Launched in 1999, AIBO (short for Artificial Intelligence roBOt) was able to walk and "see" its environment, and even recognize certain spoken commands. But outlandish pricing -- a base model cost a cringeworthy $2000 -- the digital doggie was never adopted by the mainstream market. It made it through three generations, but was mercifully put to sleep in 2006.
While there has been plenty of chatter about game consoles doubling as DVRs, no one has hit upon the magic formula to make that work yet. You have to give Sony credit for trying, at least.
The PSX (for the PS2) and Play TV (for the PS3) had a similar function: letting people record their favorite shows using their PlayStations. Priced exorbitantly, neither struck a chord with users, and Sony killed both products before they ever set foot onto U.S. shelves.
Xbox Live managed to take the lead in the online console space by offering a sense of community and a sense of achievement. Sony, in 2008, tried to launch something similar with the free PlayStation Home virtual world, which one-upped Microsoft by giving users an avatar and both private and common areas. It was, in some ways, a sort of Second Life for the PS3.

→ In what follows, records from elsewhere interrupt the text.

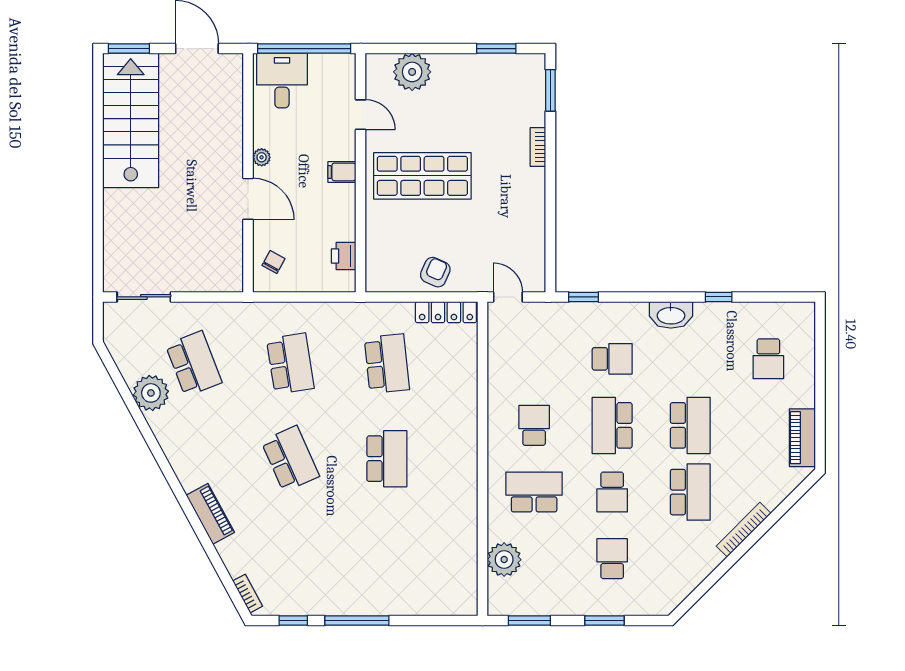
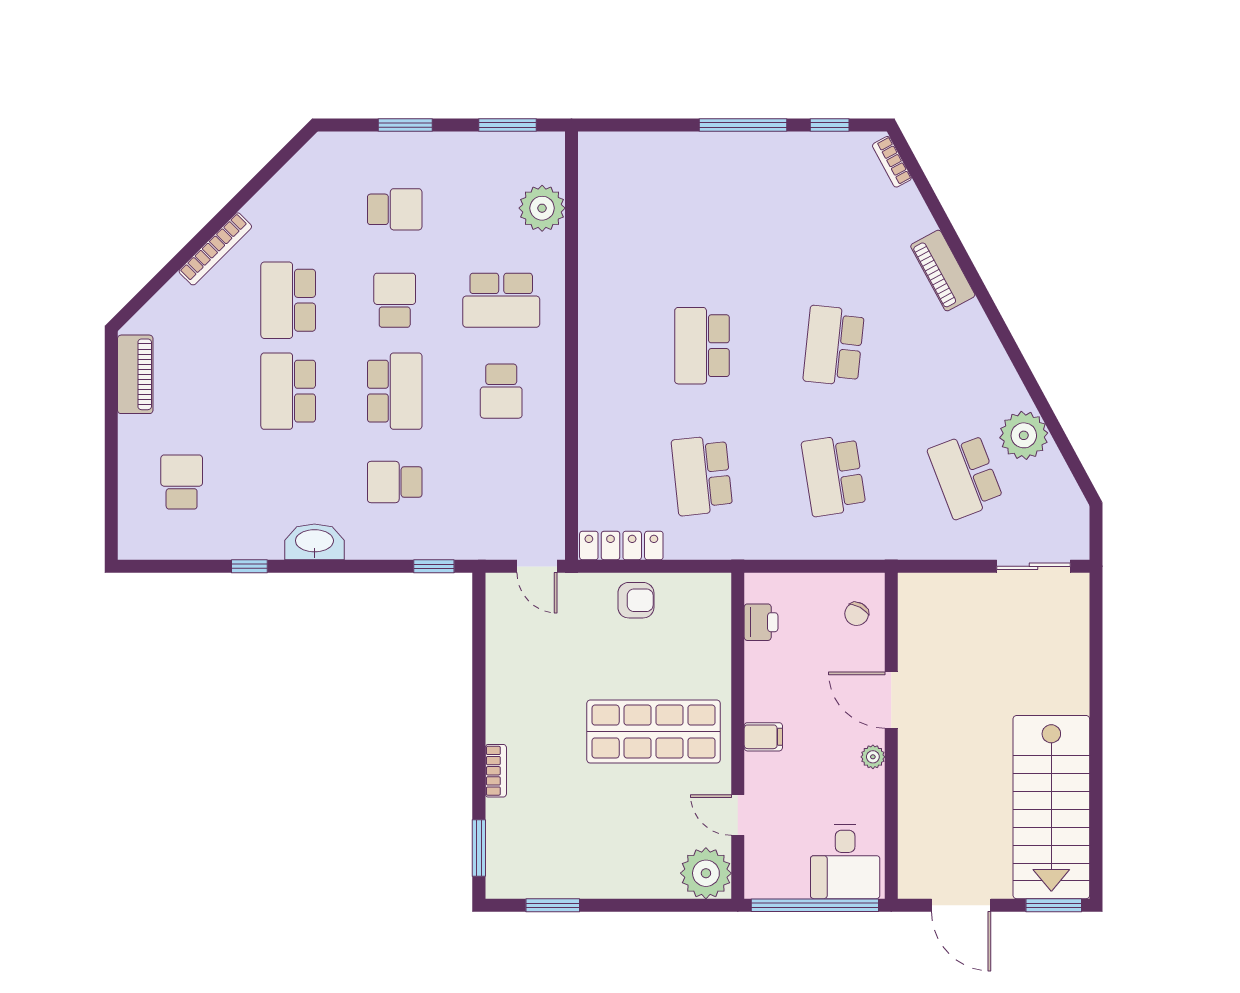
plant: (412, 72) -> (706, 873), moved
armchair: (435, 272) -> (636, 600), turned -114
school desk: (290, 459) -> (834, 346), turned 30
school desk: (612, 559) -> (395, 209), turned -90

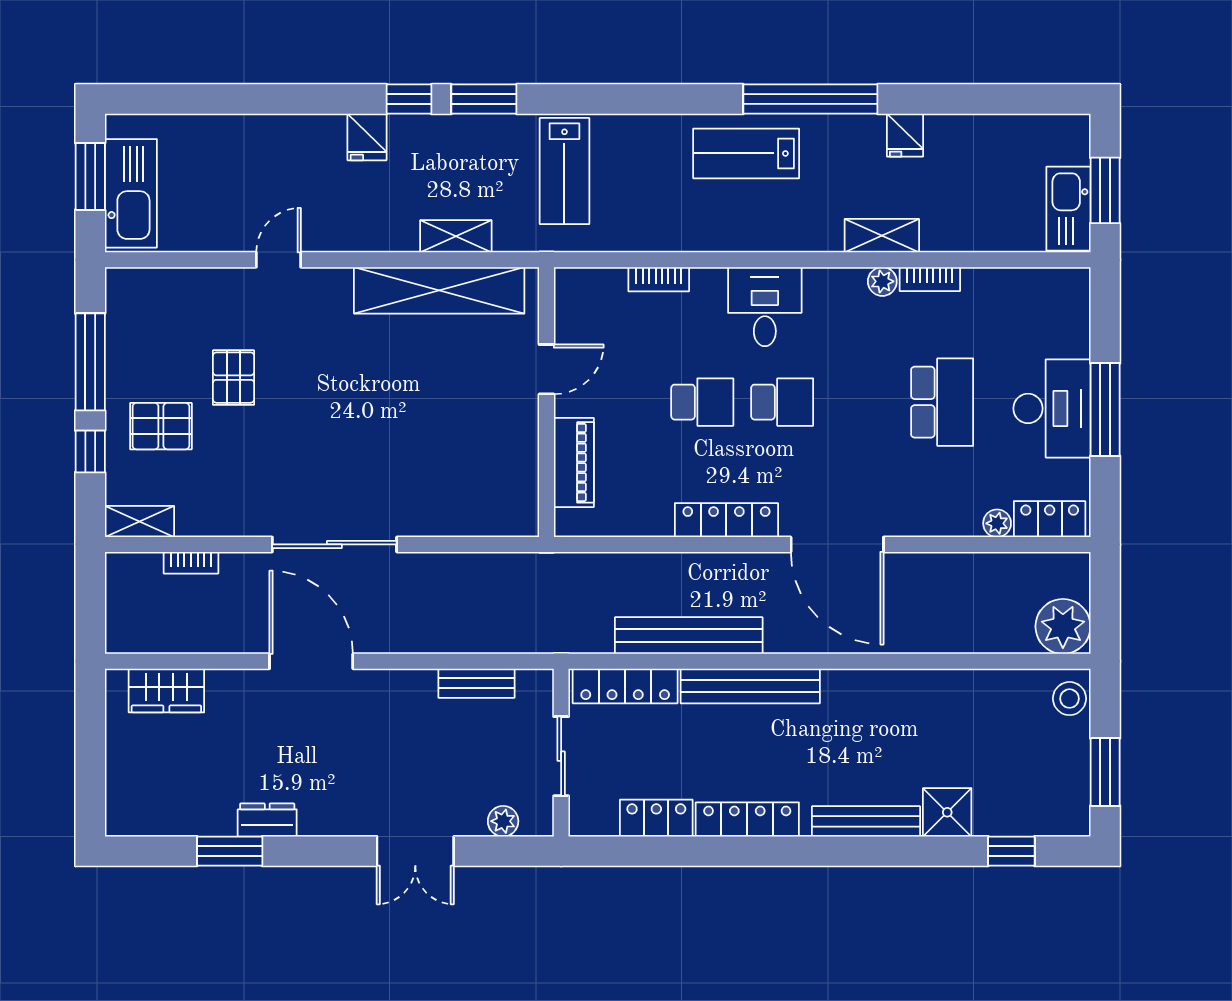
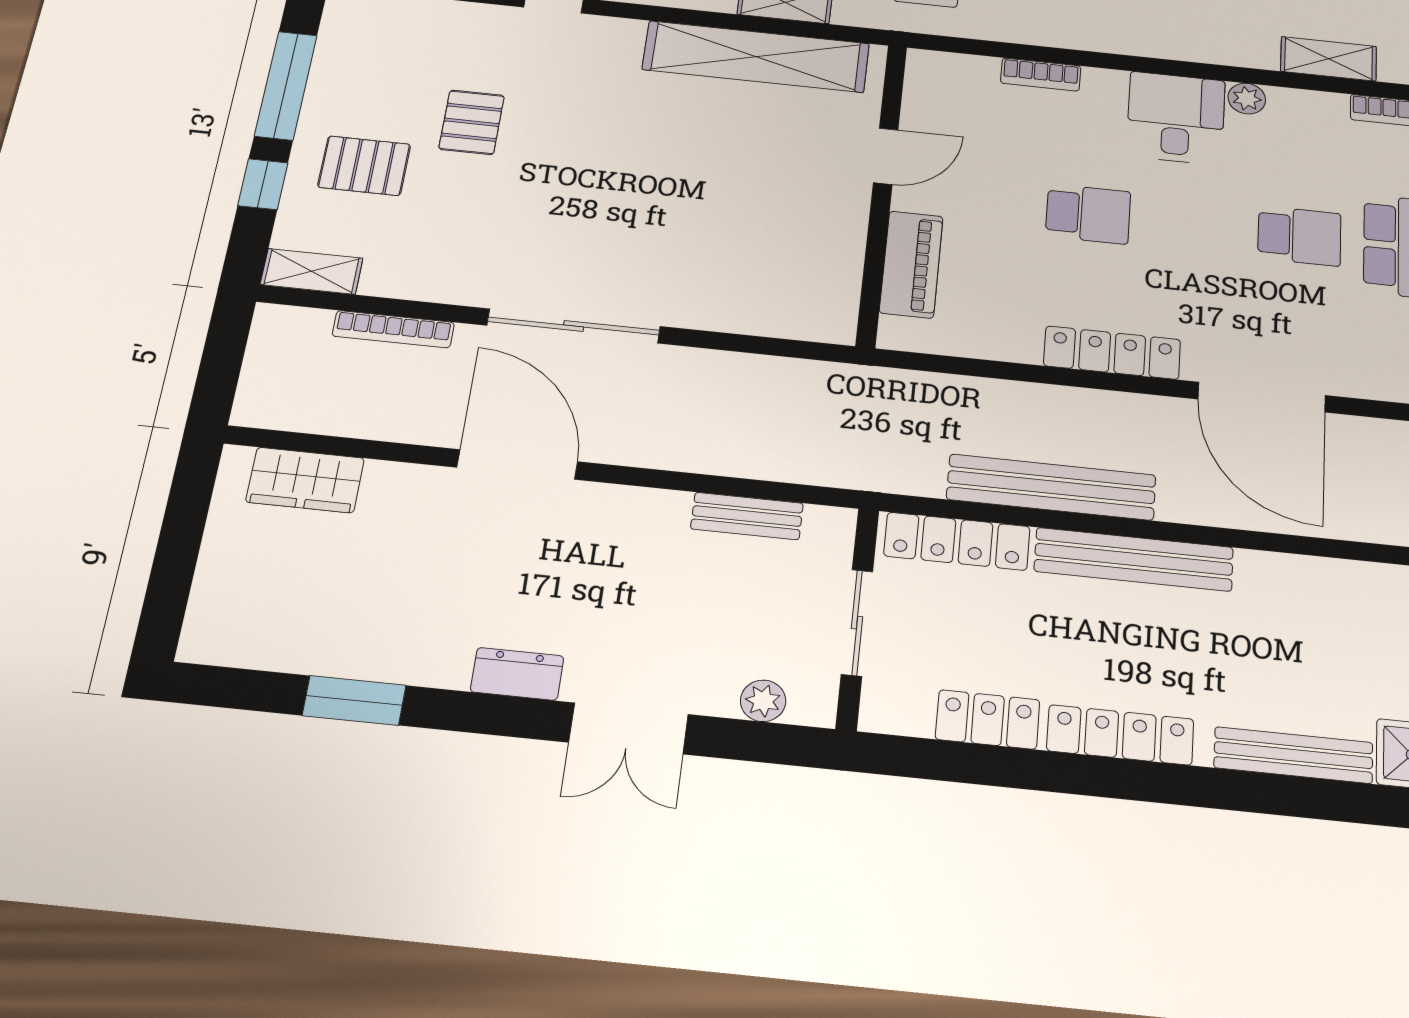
plant: (882, 281) -> (1247, 99), moved
school desk: (782, 402) -> (1299, 236), moved
bookcase: (191, 563) -> (393, 329), width x1.56
dresser: (267, 820) -> (517, 674), moved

The problem? It was boring and sprawling and players largely ignored it. Undaunted, Sony's still trying to keep Home relevant, and to be fair, it has actually gotten a lot better since its rough beginning. But most PS3 owners still bypass it and head straight into their games.
Short for 'My Life Online', this handheld device was meant for portable instant messaging, Web surfing and the playback and sharing of media files. Sound familiar? That's because you've probably got a cell phone in your pocket that can do the same things.
Adding to the problems? It only worked in WiFi hotspots and originally cost nearly $300. Even worse, it was released in 2006, a mere year before Apple would change the mobile experience forever with the iPhone. The fact that Sony kept it alive for four years is the really amazing part, though.
How can a game about a guy flying a dragon while fighting monsters, created by the team who made the superb Rogue Squadron games, all powered by the graphical force of the PS3 go wrong? Simple: Ignore any real story components and pair it with one of the worst controllers to hit the gaming world (that would be the PS3's Sixaxis controller).
Once hoped to be a system-seller, Lair turned out to be anything but. GameTrailers, Games Radar and countless other sites dubbed it one of the most disappointing games of the decade. And Sony didn't earn a lot of love by sending critics a reviewer's guide and a note encouraging them to "open your mind and hands for something very different" long after reviews were posted.